** What the task asks **
The answer should reproduce every entry exactly and contain no images.

++++ Task inputs

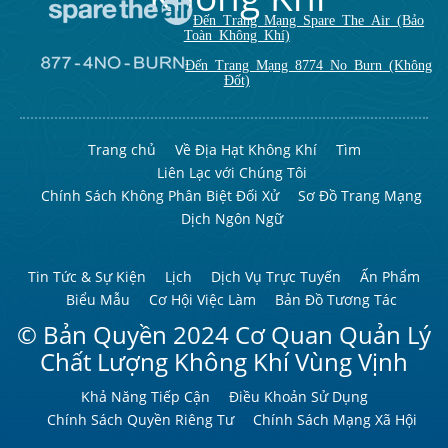
Đến Trang Mạng Spare The Air (Bảo
Toàn Không Khí)
Đến Trang Mạng 8774 No Burn (Không
Đốt)
Trang chủ
Về Địa Hạt Không Khí
Tìm
Liên Lạc với Chúng Tôi
Chính Sách Không Phân Biệt Đối Xử
Sơ Đồ Trang Mạng
Dịch Ngôn Ngữ
Tin Tức & Sự Kiện
Lịch
Dịch Vụ Trực Tuyến
Ấn Phẩm
Biểu Mẫu
Cơ Hội Việc Làm
Bản Đồ Tương Tác
© Bản Quyền 2024 Cơ Quan Quản Lý
Chất Lượng Không Khí Vùng Vịnh
Khả Năng Tiếp Cận
Điều Khoản Sử Dụng
Chính Sách Quyền Riêng Tư
Chính Sách Mạng Xã Hội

++++++++

** Answer for the task **
Đến Trang Mạng Spare The Air (Bảo
Toàn Không Khí)
Đến Trang Mạng 8774 No Burn (Không
Đốt)
Trang chủ
Về Địa Hạt Không Khí
Tìm
Liên Lạc với Chúng Tôi
Chính Sách Không Phân Biệt Đối Xử
Sơ Đồ Trang Mạng
Dịch Ngôn Ngữ
Tin Tức & Sự Kiện
Lịch
Dịch Vụ Trực Tuyến
Ấn Phẩm
Biểu Mẫu
Cơ Hội Việc Làm
Bản Đồ Tương Tác
© Bản Quyền 2024 Cơ Quan Quản Lý
Chất Lượng Không Khí Vùng Vịnh
Khả Năng Tiếp Cận
Điều Khoản Sử Dụng
Chính Sách Quyền Riêng Tư
Chính Sách Mạng Xã Hội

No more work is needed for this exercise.